В начале сентября, после того как я сдал приёмные экзамены, обнаружил свою фамилию в длинных списках принятых студентов. Эти списки, размещённые осенью 1934 года в коридорах знаменитого «Дома Герцена», содержали не только имена людей, так и не ставших писателями, но и имена тех, кто впоследствии стал известным в поэзии. Среди них можно было найти имена Сергея Смирнова, Сергея Васильева, Михаила Матусовского, Виктора Бокова, Василия Журавлёва, Ольги Высотской, Яна Сашина.

Первые полтора года учёбы оказались весьма трудными. Я продолжал работать токарем, сначала в «Межрабпомфильме», а затем на кинофабрике «Техфильм». Жил я далеко, за Семёновской заставой, а работал на Ленинградском шоссе. Лекции шли после работы, а по ночам я продолжал писать и переписывать свою поэму о Беломорстрое, которая с каждым днём становилась всё длиннее. Время на сон у меня почти не оставалось, а потом ещё оказалось, что я гораздо меньше начитан, чем предполагал. На самом деле я очень мало читал, и мне пришлось срочно наращивать объём знаний, поглощая литературу огромными порциями.

Когда я перешёл на второй курс, стало очевидно, что совмещать три дела — работу, учёбу и писательство — я больше не смогу. Тогда, с большой долей сожаления, я принял решение оставить работу и поставить свои зубы на полку, поскольку стипендии нам ещё не давали, а мои стихи ещё не были опубликованы.

В 1936 году в журналах «Молодая гвардия» и «Октябрь» были опубликованы мои первые стихи, а в 1938 году, под названием «Павел Чёрный», вышла в печать моя поэма о Беломорканале. Это была отдельная книжка, с первым вариантом которой я пришёл в литконсультацию ещё пять лет назад. Когда она вышла, она не принесла мне радости, но зато эти пять лет, что я писал и переписывал её, научили меня работать.

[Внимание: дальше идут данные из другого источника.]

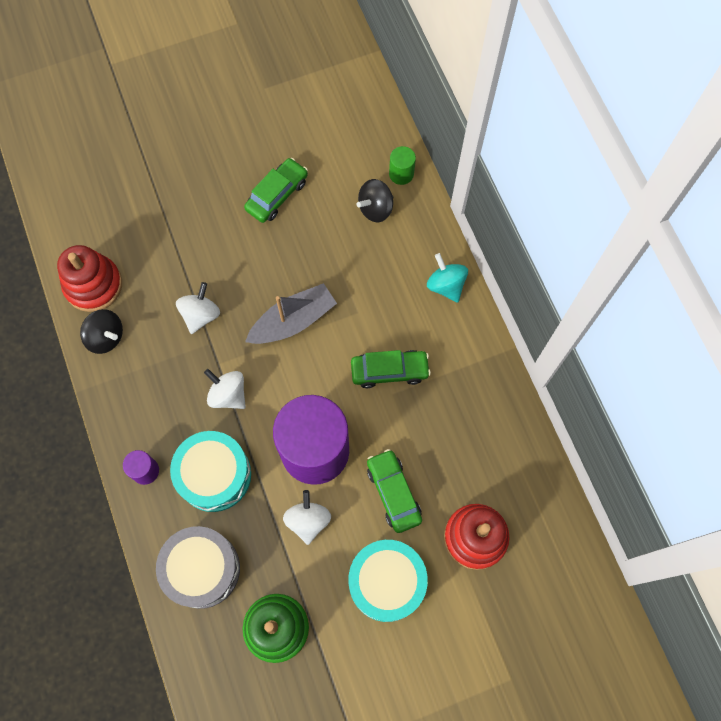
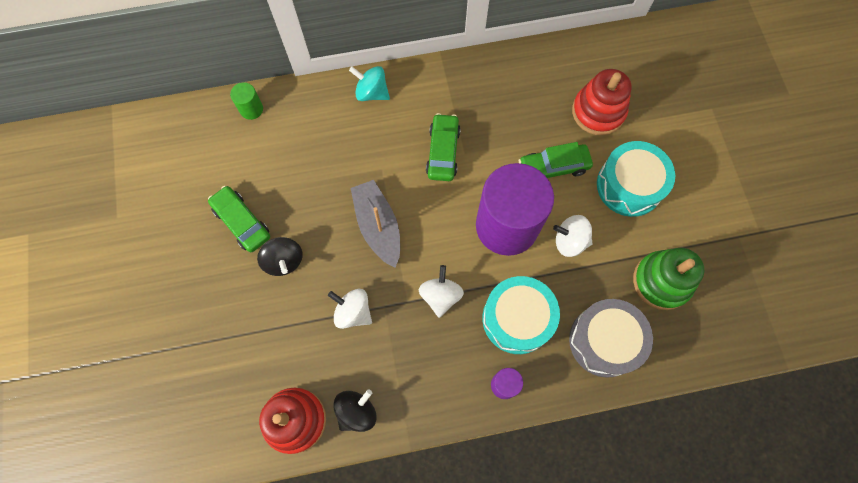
camera: 80 degrees left, 0 degrees up
white spinning top [204,369,246,409] -> white spinning top turned 135 degrees clockwise [419,265,464,318]
black spinning top [357,179,393,222] -> black spinning top moved to [257,237,303,276]
turquoise spinning top [427,253,468,303] -> turquoise spinning top turned 45 degrees clockwise [349,66,390,101]

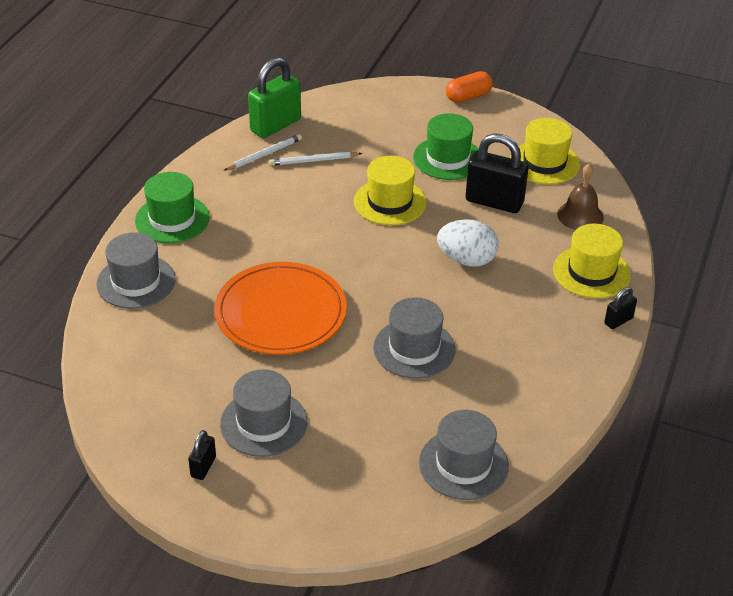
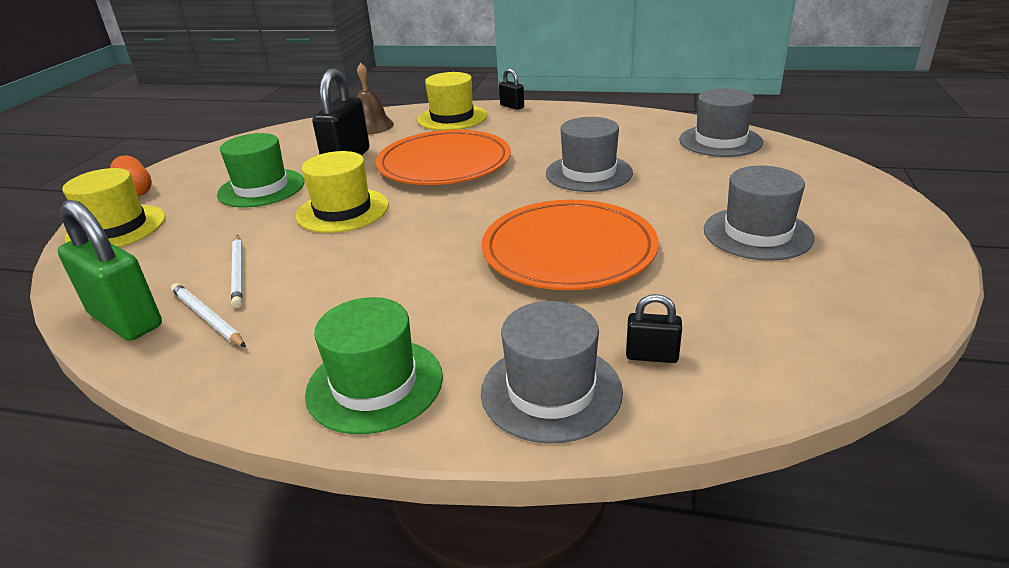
camera: 95 degrees left, 10 degrees down
black padlock [188,430,216,480] -> black padlock moved to [626,294,682,363]
white egg [437,219,499,266] -> orange plate [376,130,511,185]
yellow hat [510,118,580,184] -> yellow hat moved to [62,168,166,247]

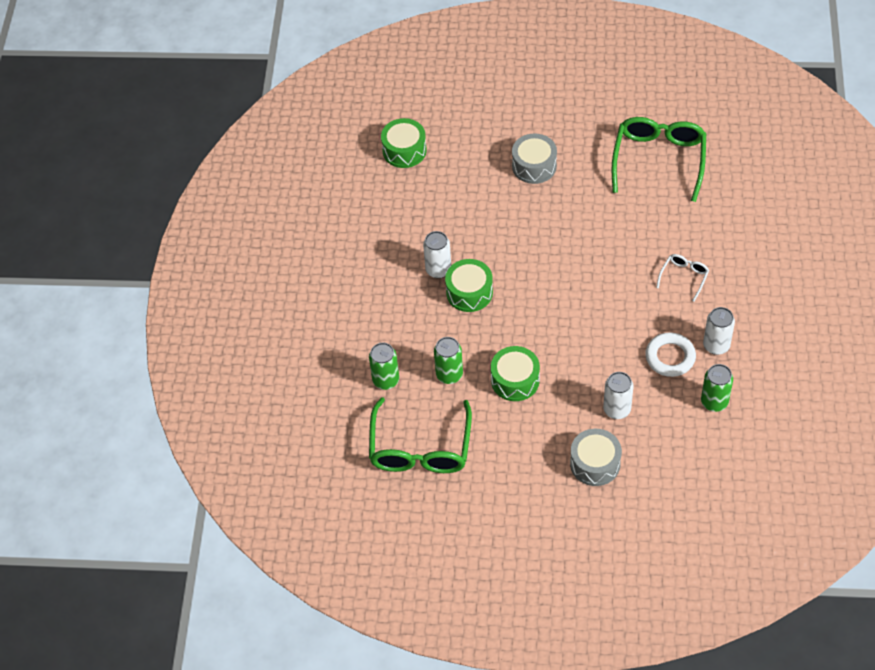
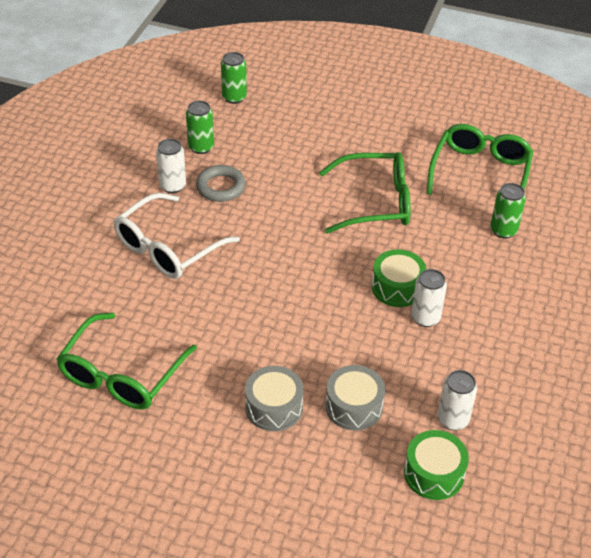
camera: 170 degrees left, 10 degrees down
green can [434,337,463,384] -> green can moved to [221,52,247,104]
green drum [491,346,540,401] -> green glasses [319,152,411,234]
grey drum [570,429,622,486] -> grey drum moved to [325,365,385,431]
white can [603,372,634,419] -> white can moved to [437,370,477,430]
white ring [645,332,696,377] -> grey ring [196,165,246,202]
white glasses [656,254,709,302] -> white glasses [113,193,240,279], size x2.13

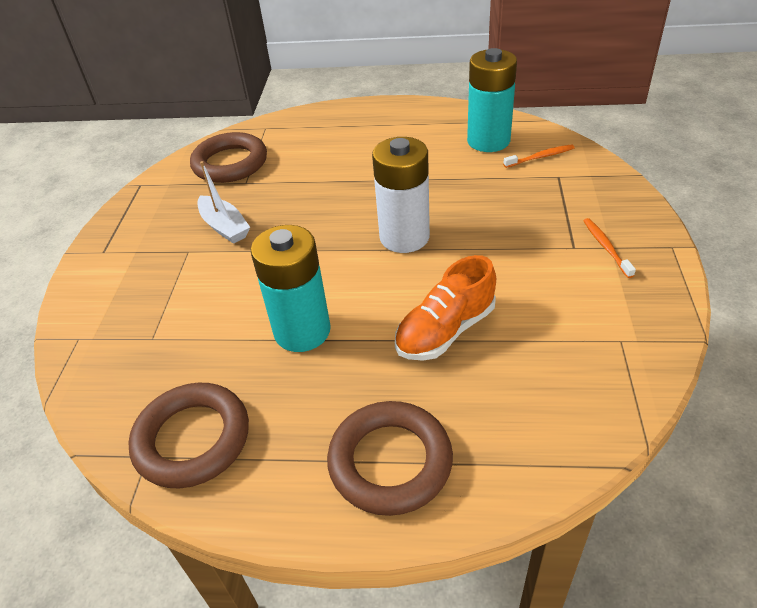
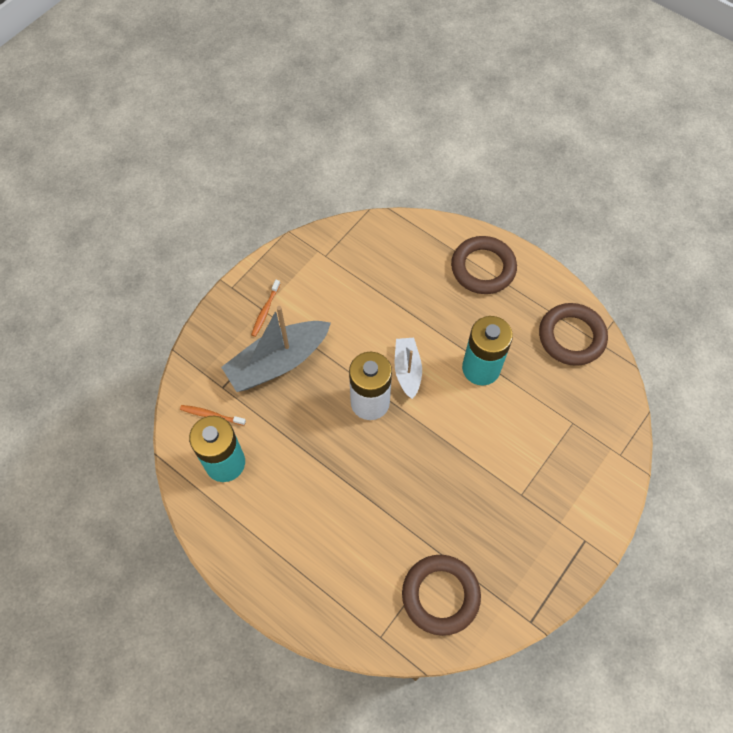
camera: 150 degrees left, 20 degrees up
white boat [197,161,250,244] -> white boat moved to [395,338,422,399]
orange shoe [395,255,496,361] -> none
none -> grey boat [221,306,331,392]

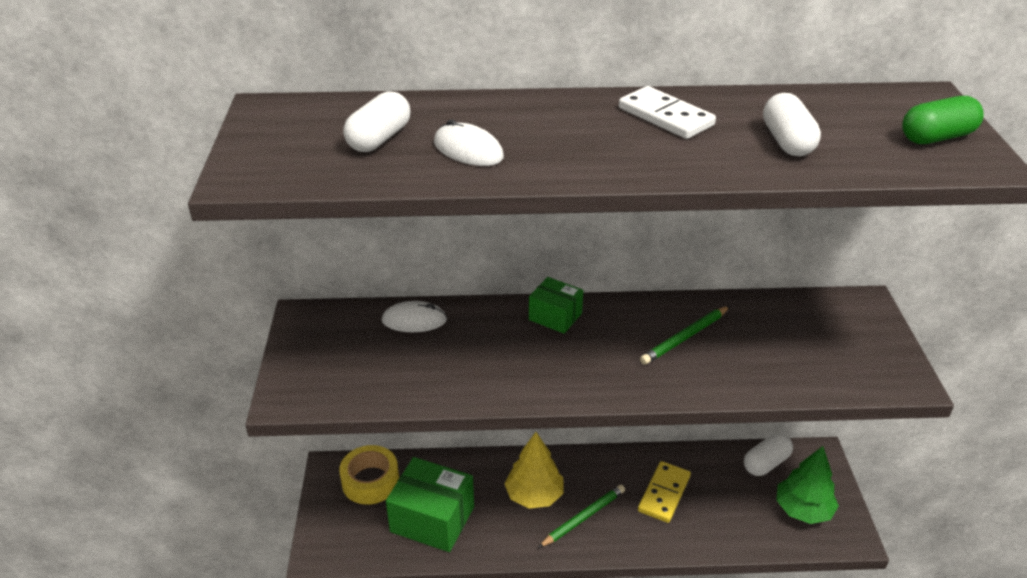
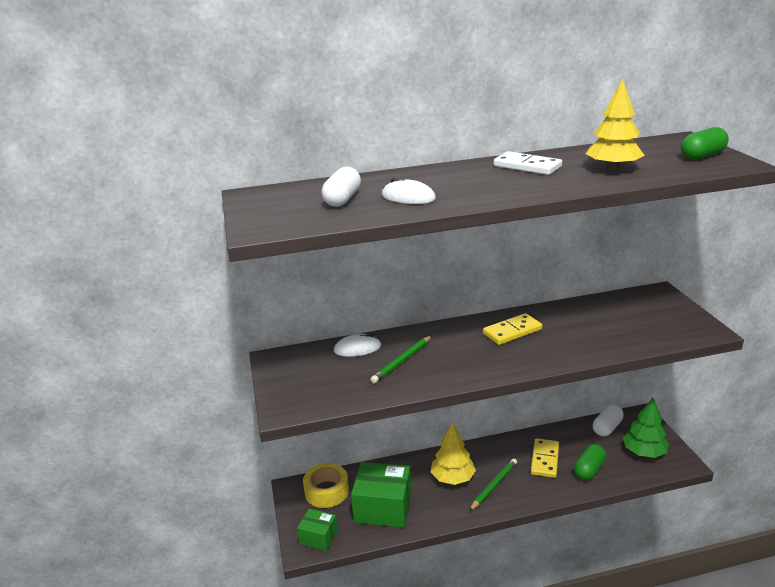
camera: 10 degrees left, 10 degrees down
green box [529,277,583,334] -> green box moved to [297,509,338,551]
green pencil [640,306,730,365] -> green pencil moved to [370,336,431,383]
white capsule [763,93,821,156] -> yellow tree [585,79,645,171]
none -> yellow domino [483,313,542,345]
none -> green capsule [574,444,606,480]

Однако ни публикация первых стихов, ни выход первой книги не стали тем рубежом, после которого я почувствовал, что, возможно, наконец-то начинаю писать стихи. Это ощущение связано с одним днём и одним стихотворением.

После того как в газетах появилась новость о гибели под Уэской в Испании командира Интернациональной бригады генерала Лукича, я узнал, что знаменитый Лукач — это человек, которого я видел не раз и которого ещё год назад легко встречал то в трамвае, то на улице. Генерал Лукич оказался писателем Матэ Залкой. В тот вечер я сел за стол и написал стихотворение «Генерал».

В этом стихотворении я говорил о судьбе Матэ Залки, генерала Лукача, но, внутренне, с юношеской прямотой и горячностью, я отвечал сам себе на вопрос: какой я вижу судьбу своего поколения в это революционное время? Кого я буду брать за образец в жизни?

Да, именно как Матэ Залка, мне хотелось бы прожить свою собственную жизнь. Да, именно за это я был бы готов отдать её!

Стихи «Генерал» были написаны на одном дыхании, в них хромали рифмы и попадались неуклюжие строчки. Но сила чувства, которое было в моей душе, сделала эти стихи моими первыми настоящими стихами. И, собственно, на этом можно поставить точку, рассказывая о том, как я начинал. Остальное доскажут сами стихи.